Las grandes tecnológicas chinas —Alibaba, ByteDance y Tencent— han intensificado la captación de investigadores de inteligencia artificial varios años antes de que terminen sus estudios, en una carrera por asegurarse al mejor talento antes que sus rivales. El caso del investigador Hu Qi, doctorando en seguridad de agentes IA en la Universidad de Hong Kong y ya en prácticas en una gran compañía, ilustra cómo los equipos de recursos humanos presionan a estudiantes para que firmen contratos a tiempo completo antes de obtener el título.
Según South China Morning Post, los cazatalentos llegan a contactar con candidatos entre tres y cuatro años antes de su graduación e incluso buscan entre estudiantes de secundaria.

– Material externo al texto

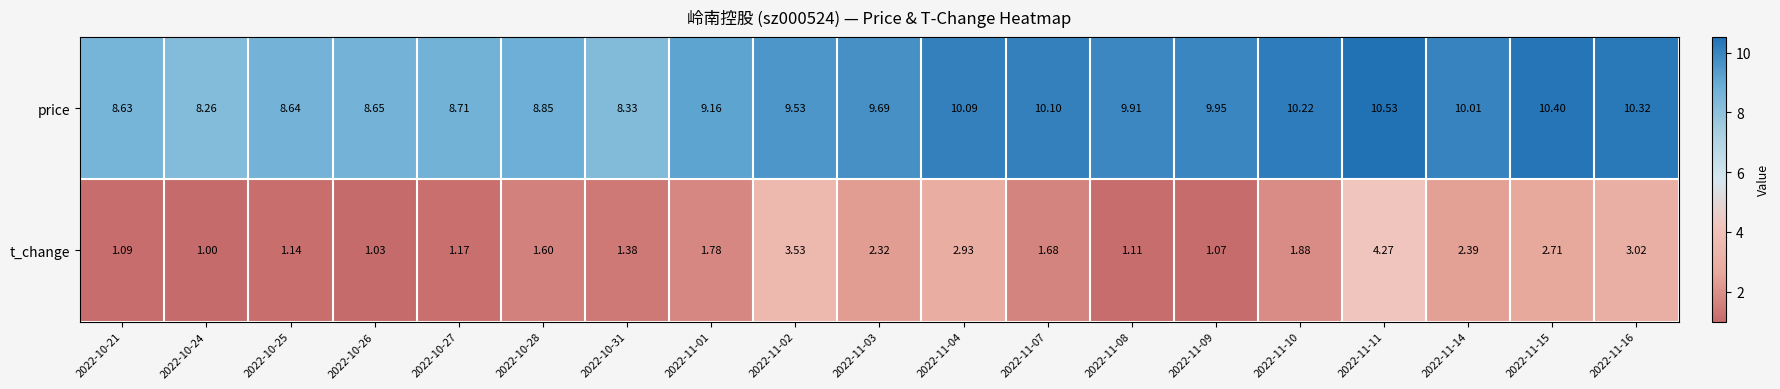

Which series has the widest spread of values?

t_change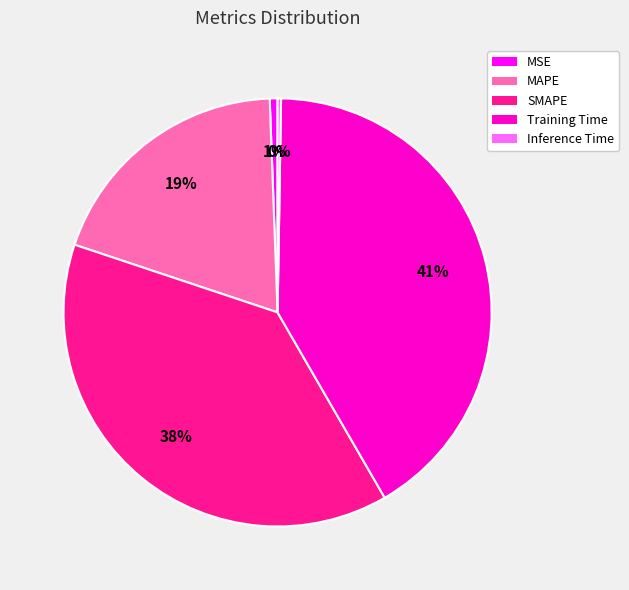

Which slice is the largest?

Training Time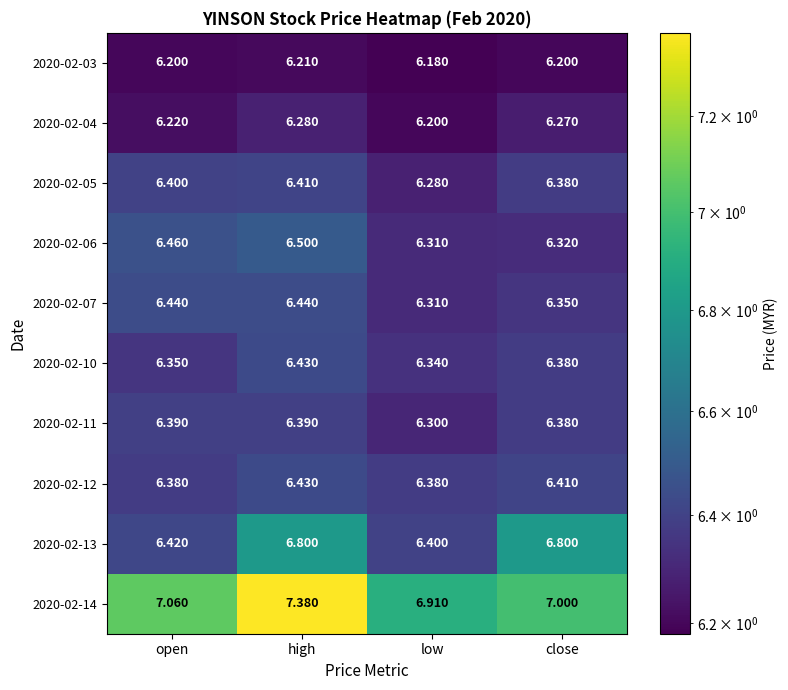

At which label does 2020-02-11 reach its minimum?

low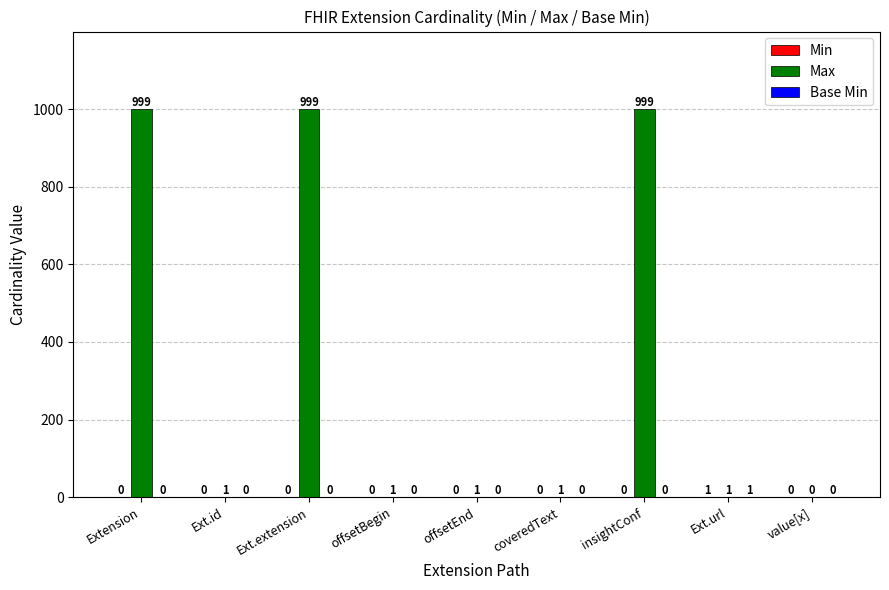

What is the spread (max minus min) of values at Ext.id?

1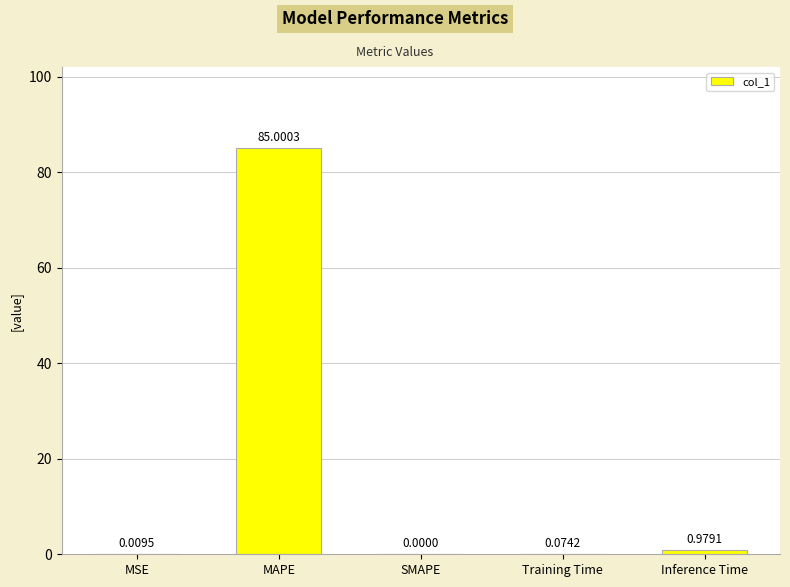

How many values are above zero?

4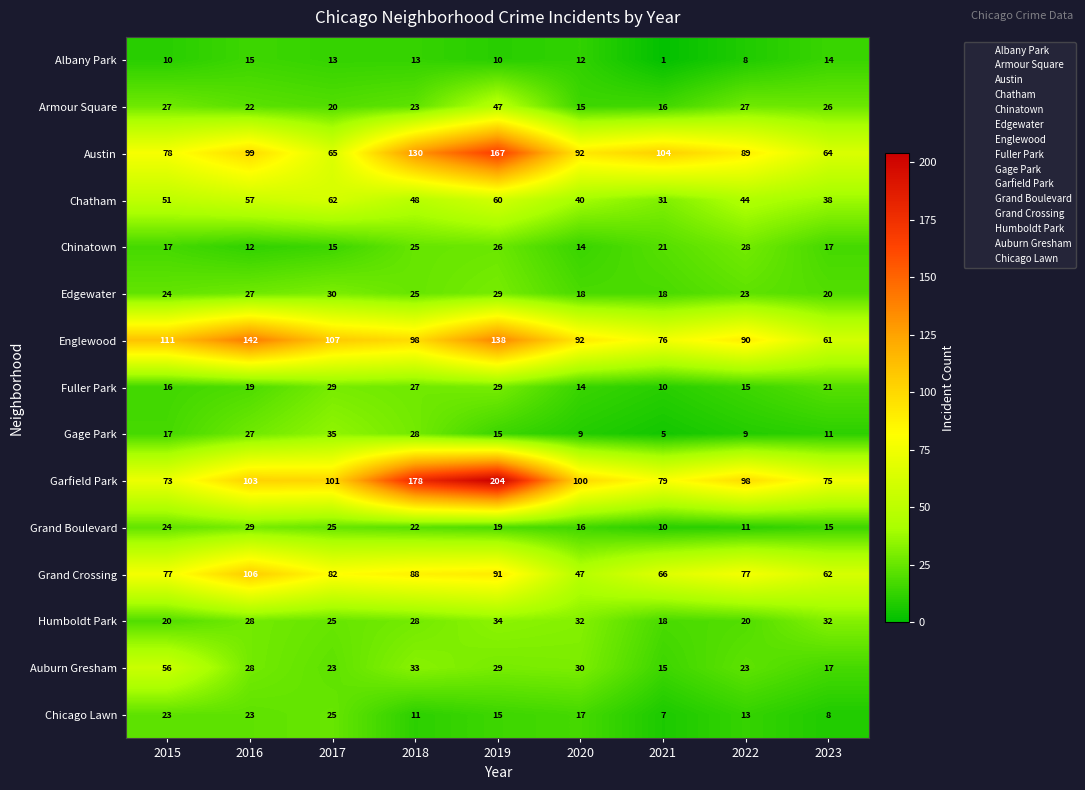

What is the sum of the Grand Crossing values at 2017 and 2023?

144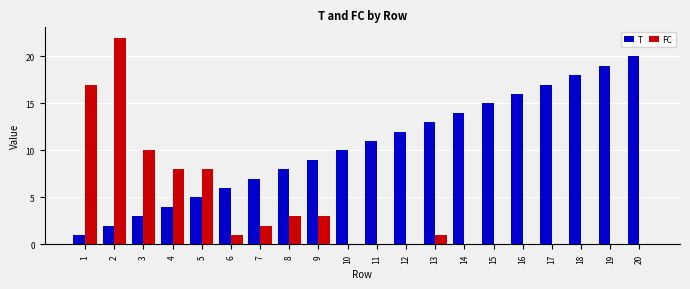

Between 1 and 11, which series saw the biggest shift?

FC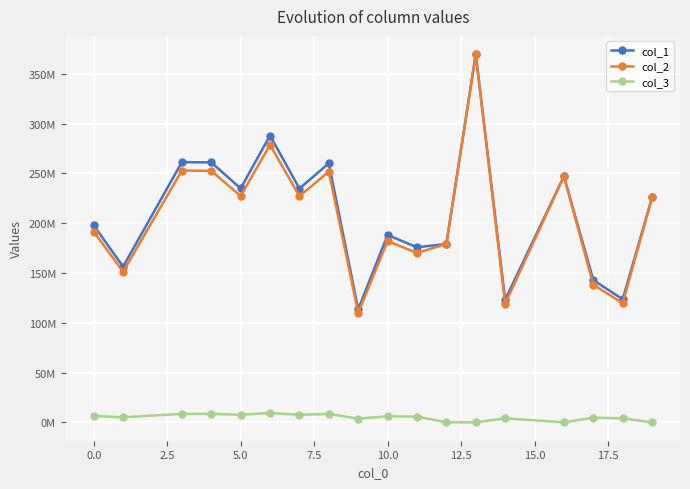

Reading left to right, extract all data points from this chart.

col_1: 197888991.2	156335047.0	261321574.5	261039722.6	234924965.6	288066407.6	234765388.8	260149432.6	113597011.7	188125756.0	175852748.7	179044208.7	369642045.5	123119904.4	247152788.6	142870692.9	123619722.4	225926228.7
col_2: 191468231.9	151262558.1	252842664.6	252569957.7	227302527.1	278719727.6	227148128.0	251708554.3	109911212.6	182021777.2	170146983.2	179044208.7	369642045.5	119125122.9	247152788.6	138235072.0	119608723.7	225926228.7
col_3: 6420759.3	5072488.9	8478909.9	8469764.9	7622438.5	9346680.0	7617260.8	8440878.3	3685799.1	6103978.8	5705765.5	0.0	0.0	3994781.5	0.0	4635620.8	4010998.7	0.0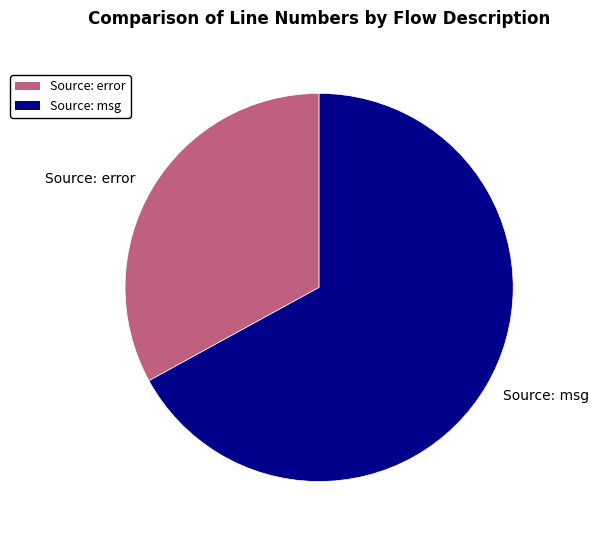

What is the smallest slice in the pie chart?

Source: error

Vahid Haghzare, director de Silicon Valley Associates Recruitment, afirma que las empresas que esperan al acto de graduación para identificar a los mejores perfiles "ya han perdido". La presión se traduce en condiciones económicas excepcionalmente altas: sueldos de unos 60.000 yuanes mensuales (unos 7.700 euros), dieciséis veces el salario medio nacional, en un sector cuyo presupuesto salarial ha crecido un 4,6 % frente al 4,3 % de media del conjunto de la economía china.
El dinero, sin embargo, no es el factor decisivo. Los investigadores priorizan la disponibilidad de recursos de cómputo y la calidad del equipo humano; los perfiles más jóvenes tienden a decantarse por el entorno de las startups, mientras que los más experimentados optan por la infraestructura de las grandes tecnológicas consolidadas.